Verslag
De valschaard met den grijzen baard
Een stuk voor alle leeftijden over een held van alle tijden
Yvan de Maesschalck
Wat is er nodig om Van den vos Reynaerde om te zetten in sprankelend hedendaags theater? Ik zou het na alle eerdere, als modern voorgestelde versies eerlijk gezegd niet zo gauw meer weten. Maar dat er de nodige branie, creativiteit, volharding en inventiviteit voor nodig zijn, zal geen liefhebber van het genre durven te ontkennen. Over al die kwaliteiten beschikt Theater Tieret in ieder geval, of toch in ruime mate, zoals mag blijken uit hun geslaagde bewerking De Valschaard met den Grijzen Baard, waarvan ik de avant première of try-out heb bijgewoond op zondagochtend 10 juni 2012 in de Sint Niklase bibliotheek.

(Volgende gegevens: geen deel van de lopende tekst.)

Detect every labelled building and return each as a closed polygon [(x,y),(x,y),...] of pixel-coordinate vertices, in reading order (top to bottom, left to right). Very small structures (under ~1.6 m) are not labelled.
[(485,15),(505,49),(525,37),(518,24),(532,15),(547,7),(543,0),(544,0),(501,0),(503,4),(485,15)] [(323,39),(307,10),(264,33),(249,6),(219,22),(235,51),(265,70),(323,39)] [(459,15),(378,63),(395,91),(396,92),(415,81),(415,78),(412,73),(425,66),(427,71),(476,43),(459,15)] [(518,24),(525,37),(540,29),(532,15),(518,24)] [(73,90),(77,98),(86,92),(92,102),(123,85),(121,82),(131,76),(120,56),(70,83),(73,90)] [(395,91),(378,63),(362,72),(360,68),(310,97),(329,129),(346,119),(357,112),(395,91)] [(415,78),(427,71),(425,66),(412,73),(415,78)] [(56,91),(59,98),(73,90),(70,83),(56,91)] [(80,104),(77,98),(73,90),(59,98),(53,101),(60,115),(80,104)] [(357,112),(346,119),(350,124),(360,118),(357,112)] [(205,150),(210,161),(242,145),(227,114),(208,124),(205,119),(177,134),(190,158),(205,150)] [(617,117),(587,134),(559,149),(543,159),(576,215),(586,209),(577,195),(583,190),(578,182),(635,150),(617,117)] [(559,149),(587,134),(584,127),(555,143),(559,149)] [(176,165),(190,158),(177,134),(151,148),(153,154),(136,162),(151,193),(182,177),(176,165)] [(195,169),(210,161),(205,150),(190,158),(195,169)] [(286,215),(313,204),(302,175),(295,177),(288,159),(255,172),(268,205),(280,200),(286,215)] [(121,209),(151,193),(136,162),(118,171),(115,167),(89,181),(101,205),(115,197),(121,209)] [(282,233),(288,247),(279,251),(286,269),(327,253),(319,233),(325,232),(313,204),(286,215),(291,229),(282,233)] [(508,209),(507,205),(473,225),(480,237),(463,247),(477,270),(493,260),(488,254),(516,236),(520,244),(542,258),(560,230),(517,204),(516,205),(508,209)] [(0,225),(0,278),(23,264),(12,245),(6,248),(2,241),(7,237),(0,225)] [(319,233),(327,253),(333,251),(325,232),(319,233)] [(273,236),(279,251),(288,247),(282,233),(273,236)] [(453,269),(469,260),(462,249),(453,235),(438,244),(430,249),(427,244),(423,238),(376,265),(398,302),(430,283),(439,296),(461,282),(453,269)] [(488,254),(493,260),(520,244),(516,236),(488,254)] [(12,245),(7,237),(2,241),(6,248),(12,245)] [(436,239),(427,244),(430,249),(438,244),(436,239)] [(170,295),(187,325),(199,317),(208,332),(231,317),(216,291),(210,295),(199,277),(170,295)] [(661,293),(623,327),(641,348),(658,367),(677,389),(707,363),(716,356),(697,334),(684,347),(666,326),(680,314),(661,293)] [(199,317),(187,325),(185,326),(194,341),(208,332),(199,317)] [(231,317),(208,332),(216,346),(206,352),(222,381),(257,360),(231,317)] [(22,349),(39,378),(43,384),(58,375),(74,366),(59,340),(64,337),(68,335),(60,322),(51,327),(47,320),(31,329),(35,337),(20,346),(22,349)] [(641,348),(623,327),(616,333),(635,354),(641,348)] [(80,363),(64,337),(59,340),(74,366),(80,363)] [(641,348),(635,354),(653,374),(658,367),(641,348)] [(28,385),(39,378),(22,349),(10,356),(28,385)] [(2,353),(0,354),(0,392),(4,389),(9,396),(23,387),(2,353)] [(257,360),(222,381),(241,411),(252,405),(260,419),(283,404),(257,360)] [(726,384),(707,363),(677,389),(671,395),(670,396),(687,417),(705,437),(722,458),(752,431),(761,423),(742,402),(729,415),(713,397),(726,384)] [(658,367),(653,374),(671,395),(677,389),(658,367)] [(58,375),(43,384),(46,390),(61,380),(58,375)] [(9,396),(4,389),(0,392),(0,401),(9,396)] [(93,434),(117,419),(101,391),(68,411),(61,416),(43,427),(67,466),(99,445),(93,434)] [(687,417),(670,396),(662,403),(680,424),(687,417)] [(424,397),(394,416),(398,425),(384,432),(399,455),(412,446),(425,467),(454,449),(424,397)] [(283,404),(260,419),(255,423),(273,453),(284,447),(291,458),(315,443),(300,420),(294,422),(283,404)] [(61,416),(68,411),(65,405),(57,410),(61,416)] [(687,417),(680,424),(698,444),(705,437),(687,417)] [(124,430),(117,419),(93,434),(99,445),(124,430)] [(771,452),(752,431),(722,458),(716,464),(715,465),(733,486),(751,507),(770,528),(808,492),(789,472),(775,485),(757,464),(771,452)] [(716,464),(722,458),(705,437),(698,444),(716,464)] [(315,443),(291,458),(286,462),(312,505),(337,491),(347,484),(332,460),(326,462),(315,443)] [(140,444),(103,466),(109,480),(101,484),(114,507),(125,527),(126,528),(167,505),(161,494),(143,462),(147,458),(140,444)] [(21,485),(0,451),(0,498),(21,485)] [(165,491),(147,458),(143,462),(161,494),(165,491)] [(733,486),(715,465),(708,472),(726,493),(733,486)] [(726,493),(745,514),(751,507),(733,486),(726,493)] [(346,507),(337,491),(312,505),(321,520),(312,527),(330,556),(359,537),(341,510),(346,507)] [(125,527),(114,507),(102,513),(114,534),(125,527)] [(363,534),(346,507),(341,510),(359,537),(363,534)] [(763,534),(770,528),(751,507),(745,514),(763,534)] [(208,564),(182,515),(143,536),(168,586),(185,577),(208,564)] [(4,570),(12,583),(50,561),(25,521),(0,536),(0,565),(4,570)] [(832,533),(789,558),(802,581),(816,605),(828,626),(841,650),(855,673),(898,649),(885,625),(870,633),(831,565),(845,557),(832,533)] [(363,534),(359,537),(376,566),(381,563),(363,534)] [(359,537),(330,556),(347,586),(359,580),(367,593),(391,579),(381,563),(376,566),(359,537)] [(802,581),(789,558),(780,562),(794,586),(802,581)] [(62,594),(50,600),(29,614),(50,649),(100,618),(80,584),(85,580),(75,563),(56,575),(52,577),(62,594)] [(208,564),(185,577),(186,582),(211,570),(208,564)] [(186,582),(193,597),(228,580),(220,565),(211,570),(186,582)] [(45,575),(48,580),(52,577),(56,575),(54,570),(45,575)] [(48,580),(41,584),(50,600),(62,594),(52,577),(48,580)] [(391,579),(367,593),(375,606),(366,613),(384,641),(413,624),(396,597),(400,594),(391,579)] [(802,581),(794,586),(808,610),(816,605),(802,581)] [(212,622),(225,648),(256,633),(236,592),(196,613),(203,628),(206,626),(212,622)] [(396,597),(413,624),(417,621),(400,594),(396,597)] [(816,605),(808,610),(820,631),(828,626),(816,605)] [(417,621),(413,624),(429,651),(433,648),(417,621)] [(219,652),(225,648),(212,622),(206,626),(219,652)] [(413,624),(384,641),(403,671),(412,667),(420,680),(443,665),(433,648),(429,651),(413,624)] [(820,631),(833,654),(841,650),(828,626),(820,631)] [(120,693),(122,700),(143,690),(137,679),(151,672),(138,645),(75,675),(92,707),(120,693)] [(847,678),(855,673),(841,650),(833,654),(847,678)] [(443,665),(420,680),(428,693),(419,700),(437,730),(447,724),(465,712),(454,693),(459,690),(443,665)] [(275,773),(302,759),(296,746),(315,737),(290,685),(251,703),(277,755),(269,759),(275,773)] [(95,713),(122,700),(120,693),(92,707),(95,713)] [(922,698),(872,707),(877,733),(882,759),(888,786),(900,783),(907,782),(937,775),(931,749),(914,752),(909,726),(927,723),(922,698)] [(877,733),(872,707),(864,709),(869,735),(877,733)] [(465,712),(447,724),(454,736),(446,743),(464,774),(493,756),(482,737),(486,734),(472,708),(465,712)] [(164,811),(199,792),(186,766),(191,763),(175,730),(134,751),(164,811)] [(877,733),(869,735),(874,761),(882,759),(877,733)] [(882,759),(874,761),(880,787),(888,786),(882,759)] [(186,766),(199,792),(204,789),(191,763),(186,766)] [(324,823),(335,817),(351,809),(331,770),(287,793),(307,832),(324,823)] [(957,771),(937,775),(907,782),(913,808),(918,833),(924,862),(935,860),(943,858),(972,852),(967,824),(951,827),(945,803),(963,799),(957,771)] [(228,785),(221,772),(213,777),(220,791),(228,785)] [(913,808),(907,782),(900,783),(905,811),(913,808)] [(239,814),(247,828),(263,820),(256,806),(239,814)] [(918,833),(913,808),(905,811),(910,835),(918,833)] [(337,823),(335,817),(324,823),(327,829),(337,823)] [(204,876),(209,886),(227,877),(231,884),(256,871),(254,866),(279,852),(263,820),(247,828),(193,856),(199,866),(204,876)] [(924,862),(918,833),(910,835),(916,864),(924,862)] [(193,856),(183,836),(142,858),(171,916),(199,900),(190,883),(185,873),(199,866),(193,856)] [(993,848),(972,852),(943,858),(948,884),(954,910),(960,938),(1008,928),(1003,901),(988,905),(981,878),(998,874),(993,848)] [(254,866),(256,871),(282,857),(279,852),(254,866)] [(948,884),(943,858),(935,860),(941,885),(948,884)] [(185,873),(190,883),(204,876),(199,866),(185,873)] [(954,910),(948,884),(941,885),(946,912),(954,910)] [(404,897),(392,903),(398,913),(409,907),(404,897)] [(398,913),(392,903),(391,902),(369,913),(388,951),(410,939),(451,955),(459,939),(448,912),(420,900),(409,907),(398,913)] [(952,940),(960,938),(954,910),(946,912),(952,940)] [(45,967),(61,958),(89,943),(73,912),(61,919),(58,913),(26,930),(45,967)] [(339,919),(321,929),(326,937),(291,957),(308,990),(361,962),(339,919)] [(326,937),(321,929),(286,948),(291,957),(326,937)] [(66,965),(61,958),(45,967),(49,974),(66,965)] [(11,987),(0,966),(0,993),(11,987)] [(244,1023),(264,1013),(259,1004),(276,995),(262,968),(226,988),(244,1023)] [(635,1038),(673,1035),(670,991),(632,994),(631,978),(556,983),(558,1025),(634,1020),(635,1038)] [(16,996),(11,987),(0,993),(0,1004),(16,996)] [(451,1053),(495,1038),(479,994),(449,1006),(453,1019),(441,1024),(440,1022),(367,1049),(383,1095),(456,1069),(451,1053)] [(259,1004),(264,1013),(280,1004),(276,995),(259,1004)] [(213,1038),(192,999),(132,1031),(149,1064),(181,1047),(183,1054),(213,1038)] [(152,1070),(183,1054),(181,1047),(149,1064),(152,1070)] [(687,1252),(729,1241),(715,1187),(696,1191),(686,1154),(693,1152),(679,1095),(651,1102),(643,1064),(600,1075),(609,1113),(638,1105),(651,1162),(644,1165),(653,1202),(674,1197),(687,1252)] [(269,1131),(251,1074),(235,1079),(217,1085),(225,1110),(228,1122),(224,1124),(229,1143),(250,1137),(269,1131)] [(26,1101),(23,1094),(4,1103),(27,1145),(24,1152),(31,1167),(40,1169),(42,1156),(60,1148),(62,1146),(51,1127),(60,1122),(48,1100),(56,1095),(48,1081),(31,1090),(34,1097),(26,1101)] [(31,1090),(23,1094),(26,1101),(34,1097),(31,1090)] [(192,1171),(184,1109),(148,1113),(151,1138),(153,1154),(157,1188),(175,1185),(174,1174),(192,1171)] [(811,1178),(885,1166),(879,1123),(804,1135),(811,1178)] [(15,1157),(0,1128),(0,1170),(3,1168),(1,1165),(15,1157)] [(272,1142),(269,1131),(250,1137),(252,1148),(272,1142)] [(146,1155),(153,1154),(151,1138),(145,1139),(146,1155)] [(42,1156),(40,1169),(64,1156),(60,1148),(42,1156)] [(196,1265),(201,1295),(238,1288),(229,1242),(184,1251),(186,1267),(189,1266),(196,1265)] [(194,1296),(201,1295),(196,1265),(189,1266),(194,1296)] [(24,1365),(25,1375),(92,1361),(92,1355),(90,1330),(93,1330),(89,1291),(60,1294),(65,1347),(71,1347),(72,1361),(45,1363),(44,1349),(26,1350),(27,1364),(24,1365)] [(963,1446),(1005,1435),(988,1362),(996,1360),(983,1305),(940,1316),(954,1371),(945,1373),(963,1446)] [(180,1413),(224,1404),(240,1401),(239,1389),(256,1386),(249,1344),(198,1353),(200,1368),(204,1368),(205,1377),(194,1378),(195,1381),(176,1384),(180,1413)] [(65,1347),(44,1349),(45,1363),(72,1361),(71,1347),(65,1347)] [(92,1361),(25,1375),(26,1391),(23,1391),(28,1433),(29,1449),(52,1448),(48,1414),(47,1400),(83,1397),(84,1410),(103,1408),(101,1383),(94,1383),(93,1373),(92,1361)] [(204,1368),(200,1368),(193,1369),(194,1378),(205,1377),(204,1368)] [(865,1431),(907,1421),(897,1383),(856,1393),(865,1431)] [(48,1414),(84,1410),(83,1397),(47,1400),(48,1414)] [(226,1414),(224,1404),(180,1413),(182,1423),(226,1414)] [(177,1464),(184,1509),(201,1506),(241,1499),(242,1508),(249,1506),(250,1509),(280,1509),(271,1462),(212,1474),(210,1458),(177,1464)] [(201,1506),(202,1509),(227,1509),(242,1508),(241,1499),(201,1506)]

Een heuse matinee dus, in de meest letterlijke zin van het woord.
Wat zijn de sterke punten van deze productie? In allereerste instantie de taal waarvan de beide hoofdrollen. Steven van Peteghem en Stefan van Guyse, zich mogen bedienen. Daarin zijn op zijn minst drie verschillende registers te onderscheiden, met voor wie aandachtig luistert, een paar overgangen tussenin. Er is het alleszins formele register van de keurig in het pak gestoken verteller-commentator V.T. Govaerts, een rol die met brio door Steven van Peteghem wordt vertolkt. Hij spreekt het publiek op hoogst voorname wijze toe, hanteert een soms pijnlijk correct idioom, maar dat past nu eenmaal bij zijn ‘hoedanigheid als erevoorzitter van het Reynaertgenootschap’, de ronkende titulatuur waarmee hij zichzelf introduceert. Hij ‘hecht eraan’ nu eens dít te beklemtonen, onderstreept ‘bij deze’ dan weer dát, wil eerlijk zijn ‘jegens u’, heeft het over ‘ten tweeden male’, weet wat ‘normaliter’ hoort te gebeuren, neemt een enkele keer het aftandse ‘edoch’ en het zo licht verkeerd gebruikte ‘vooreerst’ in de mond.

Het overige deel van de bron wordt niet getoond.